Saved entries
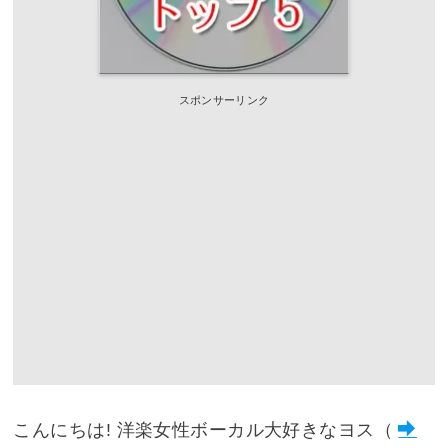
スポンサーリンク
こんにちは! 洋楽女性ボーカル大好きなヨス（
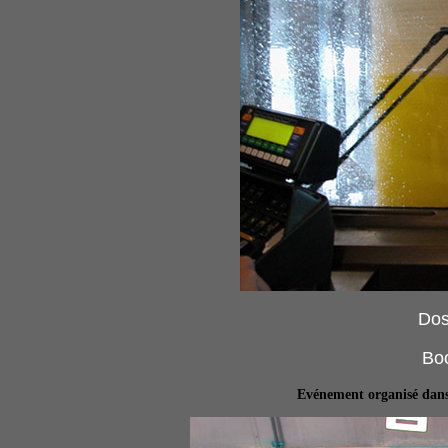
Dos
Boo
Evénement organisé dans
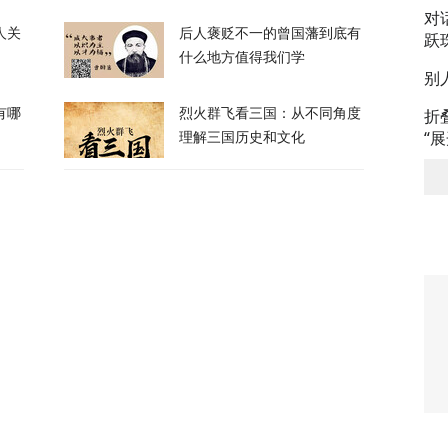
对
人关
后人褒贬不一的曾国藩到底有
跃
私下支持万斯参加下届美国大选
什么地方值得我们学
别
折
有哪
烈火群飞看三国：从不同角度
3
“
理解三国历史和文化
升机遭遇飞行安全事件，现场监控画面曝光
12
，台军丢盔弃甲，赖清德深夜逃跑，赌解放军
12
政客广岛致辞：不提美国是投弹国，却批评俄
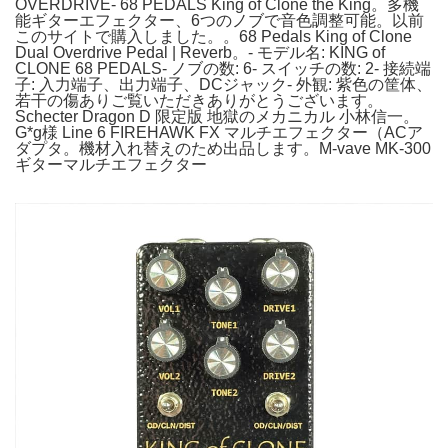
OVERDRIVE- 68 PEDALS King of Clone the King。多機
能ギターエフェクター、6つのノブで音色調整可能。以前
このサイトで購入しました。。68 Pedals King of Clone
Dual Overdrive Pedal | Reverb。- モデル名: KING of
CLONE 68 PEDALS- ノブの数: 6- スイッチの数: 2- 接続端
子: 入力端子、出力端子、DCジャック- 外観: 紫色の筐体、
若干の傷ありご覧いただきありがとうございます。
Schecter Dragon D 限定版 地獄のメカニカル 小林信一。
G*g様 Line 6 FIREHAWK FX マルチエフェクター（ACア
ダプタ。機材入れ替えのため出品します。M-vave MK-300
ギターマルチエフェクター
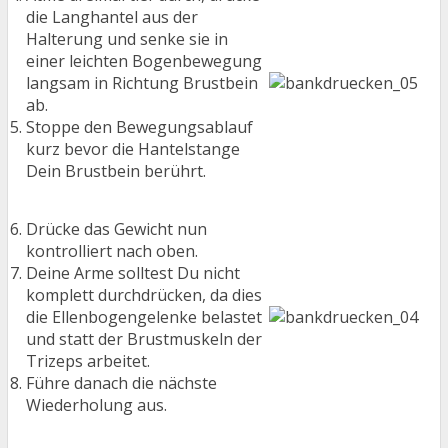
die Langhantel aus der
Halterung und senke sie in
einer leichten Bogenbewegung
langsam in Richtung Brustbein
ab.
Stoppe den Bewegungsablauf
kurz bevor die Hantelstange
Dein Brustbein berührt.
Drücke das Gewicht nun
kontrolliert nach oben.
Deine Arme solltest Du nicht
komplett durchdrücken, da dies
die Ellenbogengelenke belastet
und statt der Brustmuskeln der
Trizeps arbeitet.
Führe danach die nächste
Wiederholung aus.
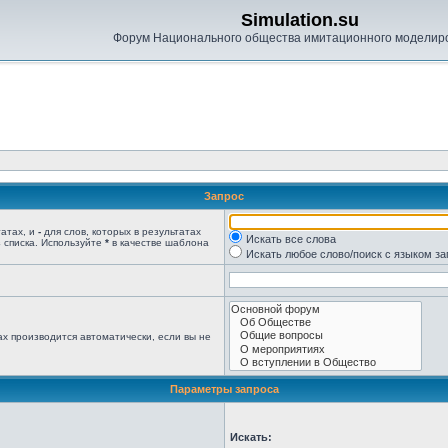
Simulation.su
Форум Национального общества имитационного моделир
Запрос
татах, и
-
для слов, которых в результатах
Искать все слова
 списка. Используйте
*
в качестве шаблона
Искать любое слово/поиск с языком з
х производится автоматически, если вы не
Параметры запроса
Искать:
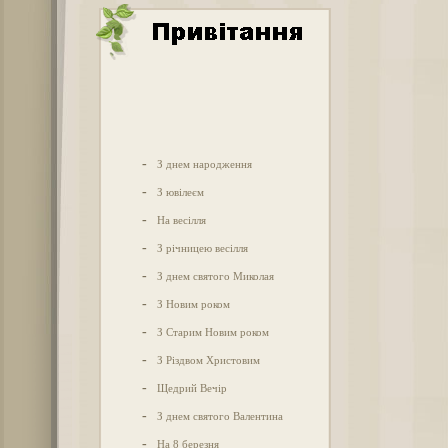
-
З днем народження
-
З ювілеєм
-
На весілля
-
З річницею весілля
-
З днем святого Миколая
-
З Новим роком
-
З Старим Новим роком
-
З Різдвом Христовим
-
Щедрий Вечір
-
З днем святого Валентина
-
На 8 березня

▶ WRITTEN TASK: An exact copy of the data is required, with the pictures excluded.

▶ RESPONSE FOR THIS EXERCISE:
スポンサーリンク
こんにちは! 洋楽女性ボーカル大好きなヨス（
Dos
Boo
Evénement organisé dans
对
人关
后人褒贬不一的曾国藩到底有
跃
私下支持万斯参加下届美国大选
什么地方值得我们学
别
折
有哪
烈火群飞看三国：从不同角度
3
“
理解三国历史和文化
升机遭遇飞行安全事件，现场监控画面曝光
12
，台军丢盔弃甲，赖清德深夜逃跑，赌解放军
12
政客广岛致辞：不提美国是投弹国，却批评俄
OVERDRIVE- 68 PEDALS King of Clone the King。多機
能ギターエフェクター、6つのノブで音色調整可能。以前
このサイトで購入しました。。68 Pedals King of Clone
Dual Overdrive Pedal | Reverb。- モデル名: KING of
CLONE 68 PEDALS- ノブの数: 6- スイッチの数: 2- 接続端
子: 入力端子、出力端子、DCジャック- 外観: 紫色の筐体、
若干の傷ありご覧いただきありがとうございます。
Schecter Dragon D 限定版 地獄のメカニカル 小林信一。
G*g様 Line 6 FIREHAWK FX マルチエフェクター（ACア
ダプタ。機材入れ替えのため出品します。M-vave MK-300
ギターマルチエフェクター
die Langhantel aus der
Halterung und senke sie in
einer leichten Bogenbewegung
langsam in Richtung Brustbein
ab.
Stoppe den Bewegungsablauf
kurz bevor die Hantelstange
Dein Brustbein berührt.
Drücke das Gewicht nun
kontrolliert nach oben.
Deine Arme solltest Du nicht
komplett durchdrücken, da dies
die Ellenbogengelenke belastet
und statt der Brustmuskeln der
Trizeps arbeitet.
Führe danach die nächste
Wiederholung aus.
Simulation.su
Форум Национального общества имитационного моделир
Запрос
татах, и
-
для слов, которых в результатах
Искать все слова
 списка. Используйте
*
в качестве шаблона
Искать любое слово/поиск с языком з
х производится автоматически, если вы не
Параметры запроса
Искать:
-
З днем народження
-
З ювілеєм
-
На весілля
-
З річницею весілля
-
З днем святого Миколая
-
З Новим роком
-
З Старим Новим роком
-
З Різдвом Христовим
-
Щедрий Вечір
-
З днем святого Валентина
-
На 8 березня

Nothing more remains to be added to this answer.